START Selected excerpt
1. To approve an amendment to the Company’s Articles of Incorporation to increase the number of authorized shares of Common Stock of the Company from 2,500,000,000 shares to 7,500,000,000 shares (the “Proposal”); and

 

2. To consider and transact such other business as may properly come before the meeting or any adjournments or postponements thereof.

 

The Board of Directors unanimously recommends that you vote to approve the Proposal.

 

Only stockholders of record at the close of business on April 27, 2017 are entitled to receive notice of and to vote at the Special Meeting or any adjournments or postponements thereof. Whether or not you expect to attend the Special Meeting, we encourage you to vote your shares as soon as possible. Please sign, date and mail the included proxy card in the envelope provided. It is important that your shares be represented at the Special Meeting, whether your holdings are large or small.

 

  By Order of the Board of Directors,
   
 

Seth M. Shaw,

Chief Executive Officer

and Member of the Board of Directors

 

May [__], 2017

 

Important Notice Regarding the Availability Of Proxy Materials

for the Special Meeting of Stockholders Meeting To Be Held On June 28, 2017.

 

You may also request hard copies of these documents free of charge by writing to:

 

Tauriga Sciences, Inc.

39 Old Ridgebury Road

Danbury, Connecticut 06180

Attention: Corporate Secretary

 

     
 

 

TAURIGA SCIENCES, INC.

39 Old Ridgebury Road

Danbury, Connecticut 06180

 

PROXY STATEMENT FOR SPECIAL MEETING OF STOCKHOLDERS

TO BE HELD ON JUNE 28, 2017

 

INFORMATION ABOUT SOLICITATION AND VOTING

 

Solicitation

 

This Proxy Statement is furnished in connection with the solicitation of proxies by the Board of Directors of the Company for use at the Special Meeting of Shareholders to be held on June 28, 2017 at 9:00 a.m., Eastern Standard Time, at the offices of Nixon Peabody LLP at 437 Madison Avenue, 24 th Floor, New York, New York 10022 and at any adjournments of the Special Meeting.

 

All stockholders may view and print the Proxy Statement at [_________________]. The Proxy Statement is also available on the Company’s website at www.tauriga.com.

 

This Notice of Proxy Statement and Form of Proxy for Tauriga Sciences, Inc. is being first sent to shareholders on or about May [__], 2017, provided that such shareholders have elected to receive these materials by mail. The record date established by the Company for purposes of determining the number of outstanding shares of Common Stock of the Company has been fixed at June 27, 2017 (the “Record Date”).
END Selected excerpt
START Dataset content
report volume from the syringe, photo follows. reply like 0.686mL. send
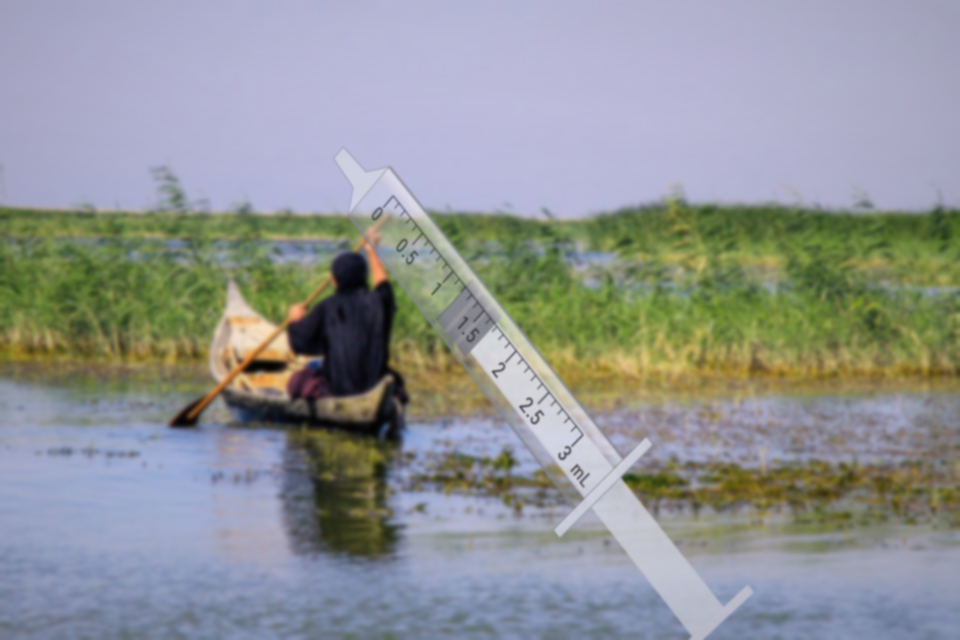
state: 1.2mL
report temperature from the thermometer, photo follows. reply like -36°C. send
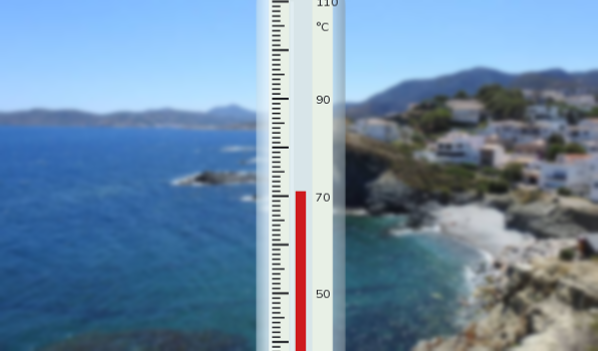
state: 71°C
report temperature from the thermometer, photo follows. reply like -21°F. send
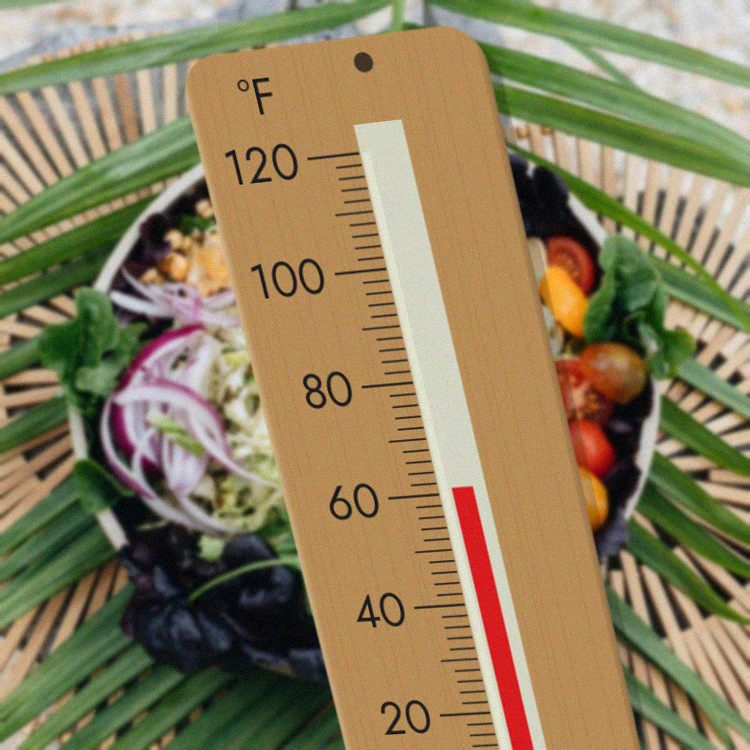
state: 61°F
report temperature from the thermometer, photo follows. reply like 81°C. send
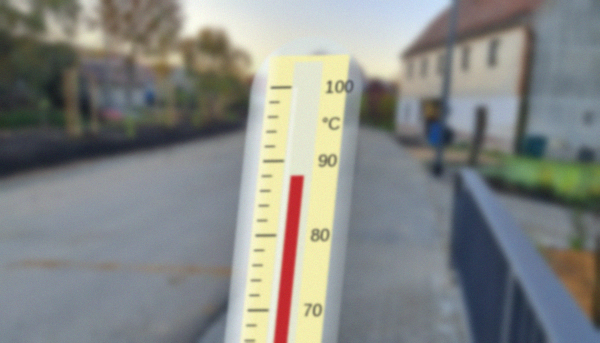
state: 88°C
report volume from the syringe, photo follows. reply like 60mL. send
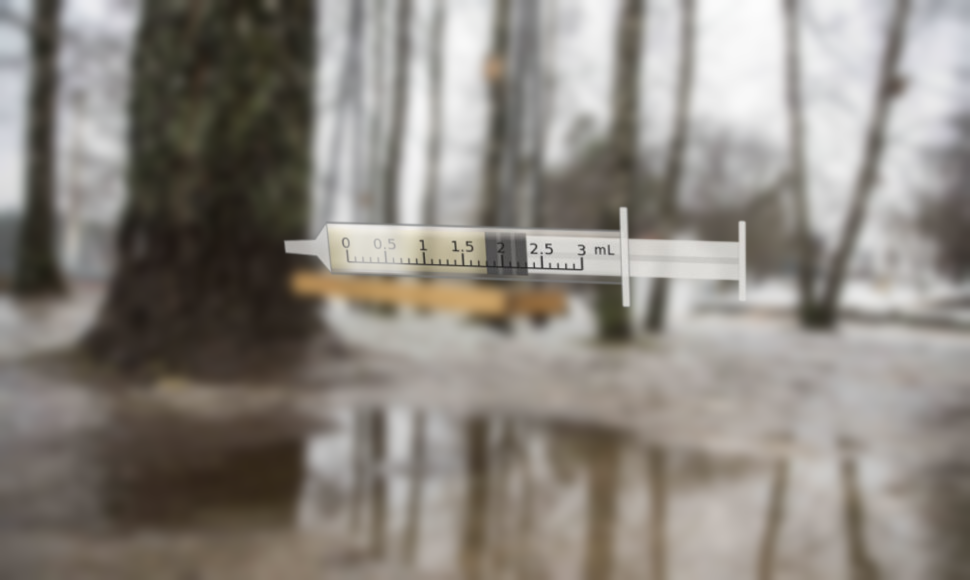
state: 1.8mL
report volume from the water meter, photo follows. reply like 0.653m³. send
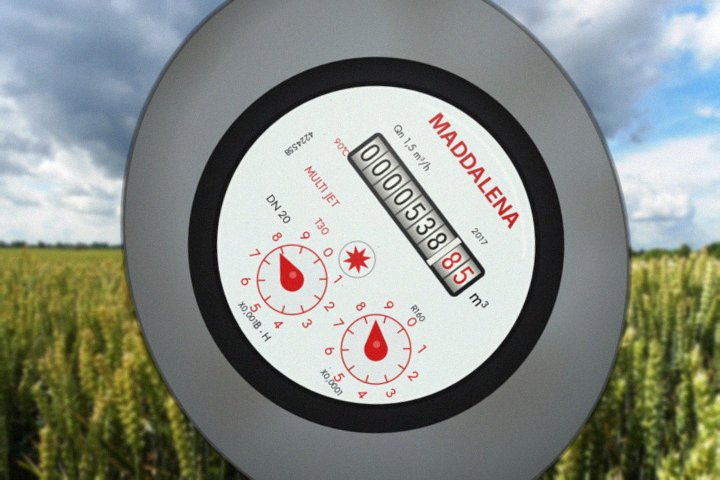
END Dataset content
> _Task item_
Carry the proxy statement for the Tauriga Sciences special meeting forward from its final sentence, writing the next passage.

> _Your response_
 

RECOMMENDATION OF THE BOARD OF DIRECTORS

 

The Board of Directors recommends that you vote FOR the approval of the Company’s proposal to amend the Articles of Incorporation of the Company by amending the first paragraph of Article SECOND thereof to provide that the number of authorized shares of Common Stock of the Company shall be 7,500,000,000, having a par value $0.001 per share.

 

INFORMATION ABOUT THE SPECIAL MEETING

 

WHEN IS THE SPECIAL MEETING?

 

June 28, 2017, 9:00 a.m. Eastern Standard Time

 

WHERE WILL THE SPECIAL MEETING BE HELD?

 

The meeting will be held at the offices of Nixon Peabody LLP at 437 Madison Avenue, 24 th Floor, New York, New York.

 

WHAT ITEMS WILL BE VOTED UPON AT THE SPECIAL MEETING?

 

At the Special Meeting and any adjournment or adjournments of the Special Meeting, the Company’s shareholders will be asked to consider and act upon a proposal to change the number of authorized shares of Common Stock of the Company to 7,500,000,000, par value $0.001 per share.

 

     
 

 

WHO CAN VOTE?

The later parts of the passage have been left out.